Wertach: Hier lernen erschöpfte Frauen, etwas für sich zu tun

9. Januar 2009 00:00 Uhr von Allgäuer Zeitung

Jubiläum - Seit 100 Jahren sind die Franziskus-Schwestern in Wertach - Sie führen das "Mütterheim"

"Mir macht die Arbeit hier großen Spaß - denn sie hat einen Nutzen und einen Sinn", sagt Schwester Hildegard Braun und strahlt. Sie leitet seit vier Jahren die Fachklinik St. Marien in Wertach und lebt und arbeitet dort gemeinsam mit fünf weiteren Franziskus-Schwestern von Vierzehnheiligen. Seit hundert Jahren ist der Orden in Wertach und dieses Jubiläum soll am Samstag gefeiert werden.

In der Fachklinik werden Frauen betreut, die am Erschöpfungssyndrom leiden. So wie eine Patientin aus dem Emsland: Vier Kinder, Berufstätigkeit und eine seit sechs Jahren pflegebedürftige Schwiegermutter haben sie an den Rand ihrer Kräfte gebracht. "Meine Reserven sind aufgebraucht", sagt sie.

Einen klaren Kopf bekommen

In Wertach lerne sie, wieder "einen klaren Kopf zu bekommen". Dabei sei es gar nicht einfach, plötzlich so viel Ruhe und Zeit für sich zu haben. "Man muss erst lernen, alleine zu sein - normalerweise ist man ja immer für die Familie da", erzählt die Frau. Eine Mitpatientin nickt.

Sie ist in der Klinik, weil ihr alles zu viel wurde: Drei Kinder, wovon eines krank und eines lernbehindert ist, die Arbeit, der Tod des Vaters - "irgendwann wird man nicht mehr fertig damit", beschreibt sie ihre Situation. Die Frauen nutzen die Zeit in der Klinik, um Kraft zu tanken, gesund zu werden und zu lernen, etwas für sich zu tun. Im Alltag sei man schließlich "eine Meisterin im Verdrängen", sagt eine Patientin - hier habe man den Raum, sich mit sich selbst zu beschäftigen. Als Ansprechpartner dienen den Frauen außer den Ärzten auch die Schwestern. Diese haben allerdings neben seelsorgerischen auch noch andere Aufgaben: Eine steht zum Beispiel in der Küche, eine arbeitet an der Rezeption, eine ist Physiotherapeutin.
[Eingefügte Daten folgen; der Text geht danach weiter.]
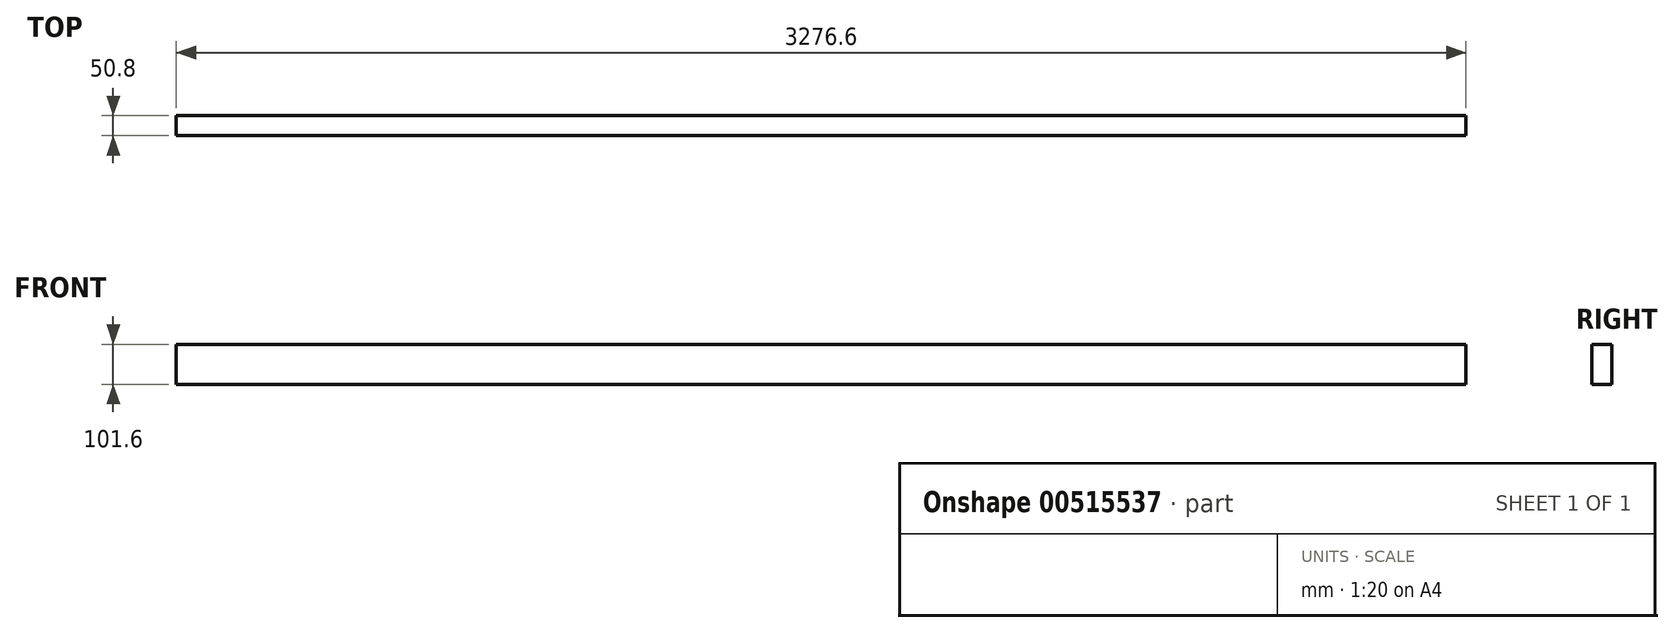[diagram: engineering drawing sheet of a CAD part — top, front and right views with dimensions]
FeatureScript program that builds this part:
annotation { "Feature Type Name" : "Feature", "Feature Type Description" : "" }
export const myFeature = defineFeature(function(context is Context, id is Id, definition is map)
    precondition{}
    {
        {
            var Q0;
            Q0=qCreatedBy(makeId("Right.planeOp"),FACE);
            var sketch = newSketch(context, id + "F0", { "sketchPlane" : qUnion([Q0])});
            skLineSegment(sketch, "E0.bottom", {"start": v(0, 0) * mm, "end": v(-50.8, 0) * mm});
            skLineSegment(sketch, "E0.top", {"start": v(0, 101.6) * mm, "end": v(-50.8, 101.6) * mm});
            skLineSegment(sketch, "E0.left", {"start": v(0, 0) * mm, "end": v(0, 101.6) * mm});
            skLineSegment(sketch, "E0.right", {"start": v(-50.8, 0) * mm, "end": v(-50.8, 101.6) * mm});
            skSolve(sketch);
        }
        {
            var Q0;
            Q0=makeQuery(id+"F0.imprint","IMPRINT",FACE,{"disambiguationData":[TD([[makeQuery(id+"F0.imprint","IMPRINT",EDGE,{"derivedFrom":sQuery(id+"F0.wireOp",EDGE,"E0.bottom")}),-1.0]])]});
            extrude(context, id + "F1", {"entities" : qUnion([Q0]), "oppositeDirection" : true, "depth" : 3276.6 * mm, "offsetDistance" : 25.4 * mm});
        }
    });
Schwester Hildegard baut darauf, dass das noch lange so bleiben wird: "Es sind bereits junge Schwestern in der Ausbildung, die dieses Werk hoffentlich weiter tragen werden." Sie selbst ist seit 15 Jahren in Wertach und hat die Erfahrung gemacht, dass heute der Druck auf die Frauen groß ist. "Wir haben viele Patientinnen, die ganztags berufstätig und alleinerziehend sind", erzählt sie. "Heute kommen die Frauen viel kränker zu uns als früher." Das liege auch daran, dass eine Kur nicht mehr so schnell bewilligt wird. Und "Erschöpfung kann man nicht so sehen." In die Klinik kommen die Frauen ohne den "Arbeitsplatz Familie", wie Schwester Hildegard es nennt. Denn wenn eine Mutter erschöpft sei, brauche sie Abstand.

ZumJubiläum findet am Samstag, 10. Januar, ein Tag der offenen Tür statt. Um 10.30 Uhr ist Gottesdienst, nachmittags gibt es Führungen durchs Haus.